“Fuori da Qui” nuovo singolo estratto dal primo album degli Isofonica
Fuori da qui è l’urlo delle band metropolitane sconosciute alle radio, che suonano gratis nei locali e che gli amici smettono di andare a vedere dopo la terza volta. La maggior parte di loro non riesce neanche a realizzare il primo album e quasi tutte si fermano a questo primo traguardo.
Con “Fuori da Qui” gli Isofonica incarnano l’essenza dell’underground popolare, privo di fondi economici, di un produttore, di un manager e di un ufficio stampa. L’underground è fatto solo di musica, spesso non conosce neanche internet,
è il pubblico che posta il video di “quella band che ho sentito ieri sera”, perché chi inizia veramente dal basso, pensa solo a suonare bene.
Prima di scrivere qualcosa su questa canzone, è importante per me fare una premessa.
Conosco gli Isofonica da prima della loro formazione in quanto ho collaborato con il leader e autore del gruppo Sergio Di Giangregorio. Nonostante io abbia assistito alla nascita della maggior parte delle loro canzoni, sono rimasto colpito nel notare un aspetto di “Fuori da Qui” a cui prima non avevo pensato. Tutto è partito dal loro video, un prodotto sicuramente figlio della crisi economica, ma proprio per questo efficace.
In quelle riprese ho riconosciuto le vie della mia città, Roma, del quartiere di Colli Aniene, le stradine vicino la sala prove dove andavo a suonare e il bar dove prendevo il caffè ogni giorno solo perché mi piaceva la cameriera.
Poi ho pensato a quanto tempo Sergio ha dedicato al suo album, alle ore passate in sala a provare con i musicisti e alle interminabili sessioni in studio di registrazione. Ho ricordato la voglia di rendere il suo lavoro perfetto, ma allo stesso tempo, il desiderio di portare la sua musica fuori da quella sala e farla ascoltare nei locali, nelle piazze e magari anche in qualche radio.
Guardando il video di “Fuori da Qui” ho fatto un tuffo nel passato, trovando nella canzone di Sergio un significato per me completamente nuovo, e ho pensato a tutte quelle band che sono chiuse nelle sale prova delle città metropolitane e sognano solo di uscire fuori.

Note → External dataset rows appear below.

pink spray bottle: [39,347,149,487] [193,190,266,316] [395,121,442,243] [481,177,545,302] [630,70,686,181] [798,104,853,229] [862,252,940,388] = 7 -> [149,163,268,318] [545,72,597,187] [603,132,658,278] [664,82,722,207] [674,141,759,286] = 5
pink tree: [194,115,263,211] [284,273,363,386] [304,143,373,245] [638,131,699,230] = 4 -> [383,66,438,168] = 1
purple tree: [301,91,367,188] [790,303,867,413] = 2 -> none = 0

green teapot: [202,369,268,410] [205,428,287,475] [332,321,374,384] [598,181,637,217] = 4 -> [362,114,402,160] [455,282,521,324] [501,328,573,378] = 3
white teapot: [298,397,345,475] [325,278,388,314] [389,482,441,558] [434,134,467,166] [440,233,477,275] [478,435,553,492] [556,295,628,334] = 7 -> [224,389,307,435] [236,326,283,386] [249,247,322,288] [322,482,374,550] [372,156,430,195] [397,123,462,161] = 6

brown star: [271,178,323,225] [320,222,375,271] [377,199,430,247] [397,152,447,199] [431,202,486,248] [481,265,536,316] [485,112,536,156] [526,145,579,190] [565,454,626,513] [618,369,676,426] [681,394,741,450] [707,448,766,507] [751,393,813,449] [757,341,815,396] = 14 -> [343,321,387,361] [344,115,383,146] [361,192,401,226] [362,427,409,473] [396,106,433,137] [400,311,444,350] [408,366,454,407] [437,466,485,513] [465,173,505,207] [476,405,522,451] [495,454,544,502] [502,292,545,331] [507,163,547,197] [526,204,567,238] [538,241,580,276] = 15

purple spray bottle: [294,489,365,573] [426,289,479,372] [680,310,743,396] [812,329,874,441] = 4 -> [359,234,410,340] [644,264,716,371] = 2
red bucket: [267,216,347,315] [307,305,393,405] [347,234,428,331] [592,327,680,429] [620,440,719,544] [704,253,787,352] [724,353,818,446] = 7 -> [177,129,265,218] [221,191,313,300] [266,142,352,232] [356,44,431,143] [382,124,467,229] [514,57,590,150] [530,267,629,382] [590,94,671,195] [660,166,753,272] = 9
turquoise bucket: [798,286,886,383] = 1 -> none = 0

Non so’ se fosse nelle loro intenzioni, ma per me gli Isofonica, con questa canzone, sono riusciti a rappresentare il sogno di tanti musicisti, che imparano a suonare quasi per gioco, che passano ore ed ore chiusi in garage, o in salette
improvvisate con chitarre da 100 euro e l’ampli Fender a transistor. Molti di loro restano fermi in questo piccolo mondo, ma alcuni, come gli Isofonica appunto, sentono all’improvviso il bisogno di comunicare i propri pensieri con la musica, e riescono solo dopo tanta fatica, ad essere essere ascoltati.
L’underground non è bello, è una pietra grezza, che viene dal profondo delle viscere. Per questo ho apprezzato la poetica di un video poverissimo di mezzi, realizzato in maniera amatoriale, ma che esprime perfettamente quel senso di
mancanza che l’emarginazione, artistica, culturale o sociale può dare.
Si potrebbe dire che la musica degli Isofonica è un rock poetico dai suoni acidi, difficile da collocare in un genere definito o in una “casella”, ma do’ un consiglio a loro come a tutti i musicisti che leggeranno questo articolo, quando
vi verranno a dire “Suoni bene ma il problema è che non so dove inserire il tuo genere”, rispondete al produttore o presunto tale di turno “il problema vero non è il genere, ma sei te che non capisci un cazzo, perché non c’è niente di più interessante, di una musica fuori dagli schemi”
Così anche io ho voluto scrivere questo articolo fuori dai miei soliti schemi e se hai capito quello che voglio dire ne sono felice, se invece no, sinceramente, non me ne frega un cazzo.